DESCRIPTION OF THE TASK - Reproduce exactly the lines from the one containing "Draw the profile" through the end of the listing, minus the pictures.

SUPPLIED INFORMATION -
=======

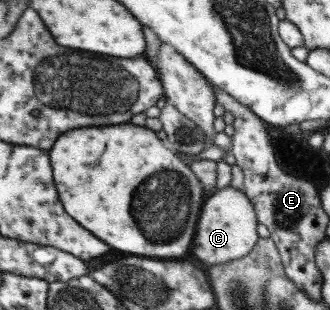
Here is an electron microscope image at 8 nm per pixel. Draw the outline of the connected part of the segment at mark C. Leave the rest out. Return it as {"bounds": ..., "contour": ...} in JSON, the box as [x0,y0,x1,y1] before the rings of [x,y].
{"bounds":[192,187,259,265],"contour":[[[229,187],[215,189],[214,193],[203,202],[202,215],[198,219],[196,237],[192,245],[194,257],[208,265],[218,265],[226,261],[242,259],[254,249],[259,240],[257,216],[252,202],[241,190]]]}

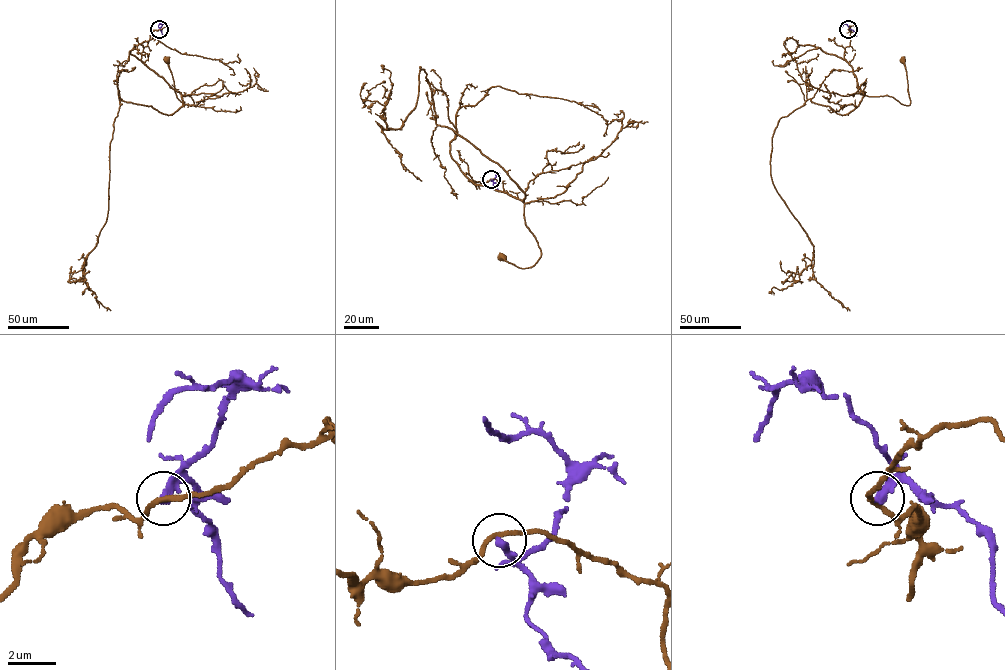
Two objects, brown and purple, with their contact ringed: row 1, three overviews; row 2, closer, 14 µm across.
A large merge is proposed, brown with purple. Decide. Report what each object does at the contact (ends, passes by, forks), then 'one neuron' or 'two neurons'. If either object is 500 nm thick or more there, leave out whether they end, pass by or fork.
brown passes by; purple ends; two neurons

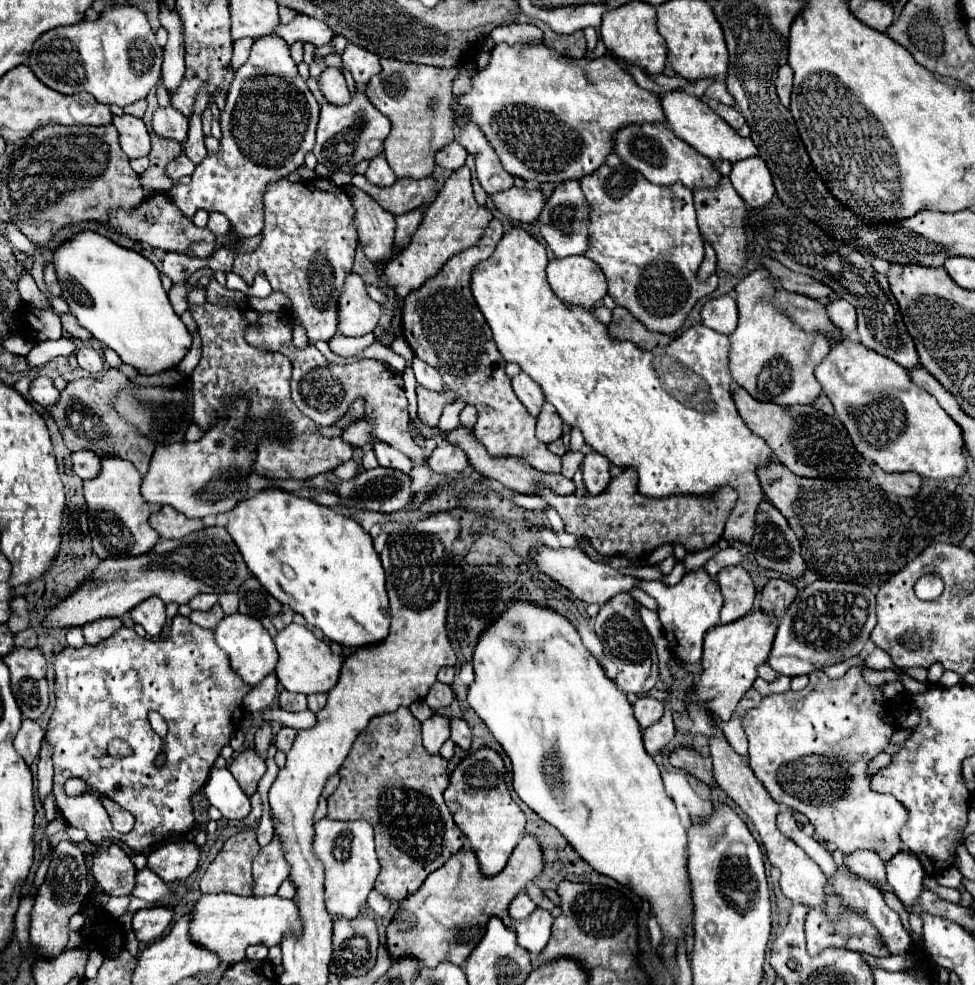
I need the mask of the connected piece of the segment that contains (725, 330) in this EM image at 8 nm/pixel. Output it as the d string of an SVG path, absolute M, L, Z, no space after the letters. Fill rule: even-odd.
M731 296L709 298L703 304L701 318L703 318L705 326L709 326L721 334L731 334L737 328L737 320L739 320L737 302Z

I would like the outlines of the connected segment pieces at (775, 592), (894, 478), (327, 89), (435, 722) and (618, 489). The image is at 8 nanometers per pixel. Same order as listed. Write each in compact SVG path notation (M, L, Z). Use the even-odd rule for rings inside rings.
M771 578L767 586L761 590L761 608L767 614L783 616L789 604L795 600L797 592L799 590L793 582L787 582L783 578Z
M873 466L873 478L879 482L879 486L885 492L893 492L897 496L913 496L917 494L919 486L921 486L921 476L913 474L913 472L897 472L897 474L889 474L883 472L881 468Z
M325 68L321 72L321 76L317 78L317 84L319 84L319 90L323 92L323 96L331 104L345 104L351 98L343 72L339 68Z
M435 714L423 722L423 746L429 754L439 754L443 742L449 738L449 718Z
M625 468L609 486L589 498L561 498L551 490L539 492L563 518L565 530L575 536L587 536L601 556L623 554L627 558L645 558L661 544L681 544L689 552L713 546L721 536L725 522L737 502L737 492L731 486L721 486L707 498L695 494L673 494L667 498L649 498L637 490L637 470Z

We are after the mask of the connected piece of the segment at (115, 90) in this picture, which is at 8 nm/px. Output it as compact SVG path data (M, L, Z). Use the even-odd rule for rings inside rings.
M137 6L105 8L97 20L83 20L45 32L33 46L29 68L61 94L89 92L103 104L127 106L149 94L159 82L163 48L155 40L147 16Z

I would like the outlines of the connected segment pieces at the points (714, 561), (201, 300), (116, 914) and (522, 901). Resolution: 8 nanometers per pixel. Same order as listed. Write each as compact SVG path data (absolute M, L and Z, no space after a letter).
M727 546L723 550L719 550L711 560L707 560L705 564L705 570L711 578L717 576L717 572L725 566L737 566L741 564L741 552L735 548L735 546Z
M196 287L188 292L189 310L191 307L200 306L206 303L206 288Z
M125 896L125 898L109 898L109 902L105 904L105 912L109 916L113 916L113 918L121 918L127 912L127 908L129 908L129 900L131 900L131 896Z
M521 892L521 894L511 902L509 914L511 914L513 920L523 920L523 918L527 918L535 908L537 908L535 902L533 902L525 892Z

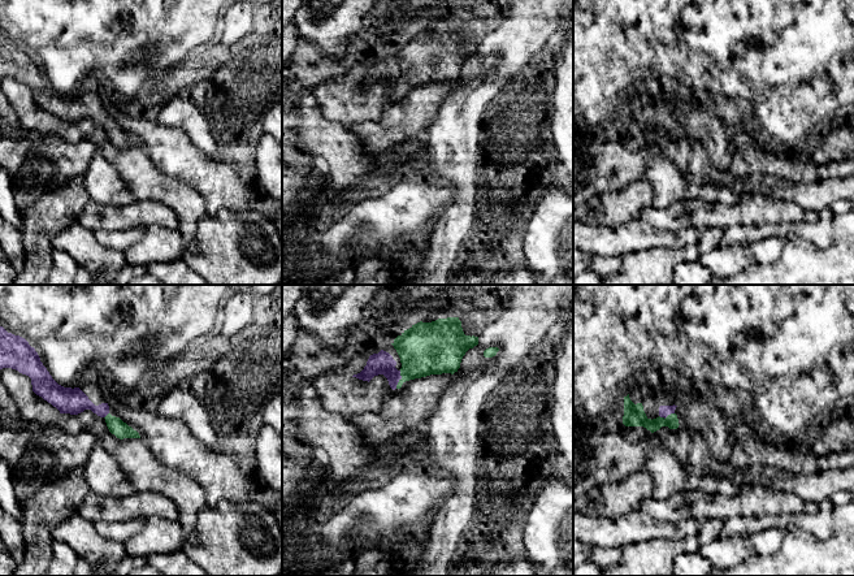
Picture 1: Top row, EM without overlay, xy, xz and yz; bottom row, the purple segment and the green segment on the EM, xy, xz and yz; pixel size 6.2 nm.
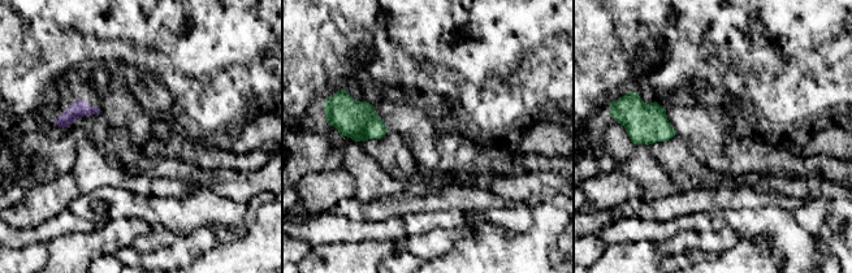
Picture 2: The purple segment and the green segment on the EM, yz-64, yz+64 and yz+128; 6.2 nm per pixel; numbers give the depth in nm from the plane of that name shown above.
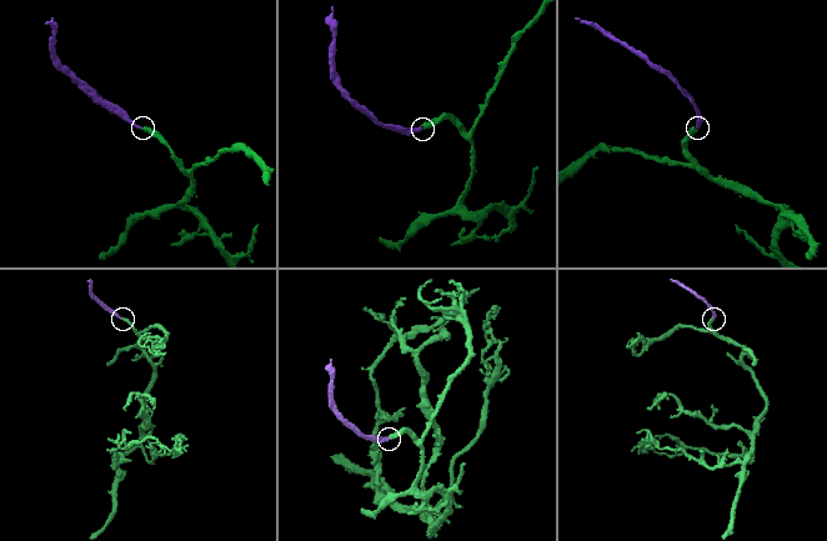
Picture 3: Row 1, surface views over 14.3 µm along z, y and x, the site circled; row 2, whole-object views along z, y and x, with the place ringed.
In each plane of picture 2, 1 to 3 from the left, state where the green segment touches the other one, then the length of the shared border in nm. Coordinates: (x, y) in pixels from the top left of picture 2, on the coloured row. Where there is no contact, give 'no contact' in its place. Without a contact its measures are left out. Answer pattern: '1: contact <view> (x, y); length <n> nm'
1: no contact
2: no contact
3: no contact

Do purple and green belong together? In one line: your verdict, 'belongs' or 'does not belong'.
belongs

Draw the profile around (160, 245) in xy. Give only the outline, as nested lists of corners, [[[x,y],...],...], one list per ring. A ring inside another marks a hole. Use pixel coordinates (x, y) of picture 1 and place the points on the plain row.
[[[152,225],[146,228],[143,239],[123,250],[123,254],[126,264],[136,267],[182,260],[186,252],[198,251],[198,246],[187,242],[178,230]]]

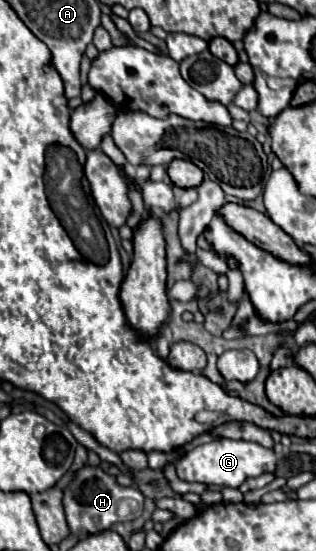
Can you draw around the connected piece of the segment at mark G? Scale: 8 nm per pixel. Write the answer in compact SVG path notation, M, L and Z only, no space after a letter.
M219 438L219 440L207 442L203 446L197 446L175 462L177 476L181 480L215 484L215 486L221 486L221 488L227 488L227 486L229 488L239 488L251 476L261 476L265 472L275 472L275 466L277 466L277 458L275 458L273 450L263 448L257 442L227 440L227 438Z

=======

REPLY -
Draw the profile around (160, 245) in xy. Give only the outline, as nested lists of corners, [[[x,y],...],...], one list per ring. A ring inside another marks a hole. Use pixel coordinates (x, y) of picture 1 and place the points on the plain row.
[[[152,225],[146,228],[143,239],[123,250],[123,254],[126,264],[136,267],[182,260],[186,252],[198,251],[198,246],[187,242],[178,230]]]

Can you draw around the connected piece of the segment at mark G? Scale: 8 nm per pixel. Write the answer in compact SVG path notation, M, L and Z only, no space after a letter.
M219 438L219 440L207 442L203 446L197 446L175 462L177 476L181 480L215 484L215 486L221 486L221 488L227 488L227 486L229 488L239 488L251 476L261 476L265 472L275 472L275 466L277 466L277 458L275 458L273 450L263 448L257 442L227 440L227 438Z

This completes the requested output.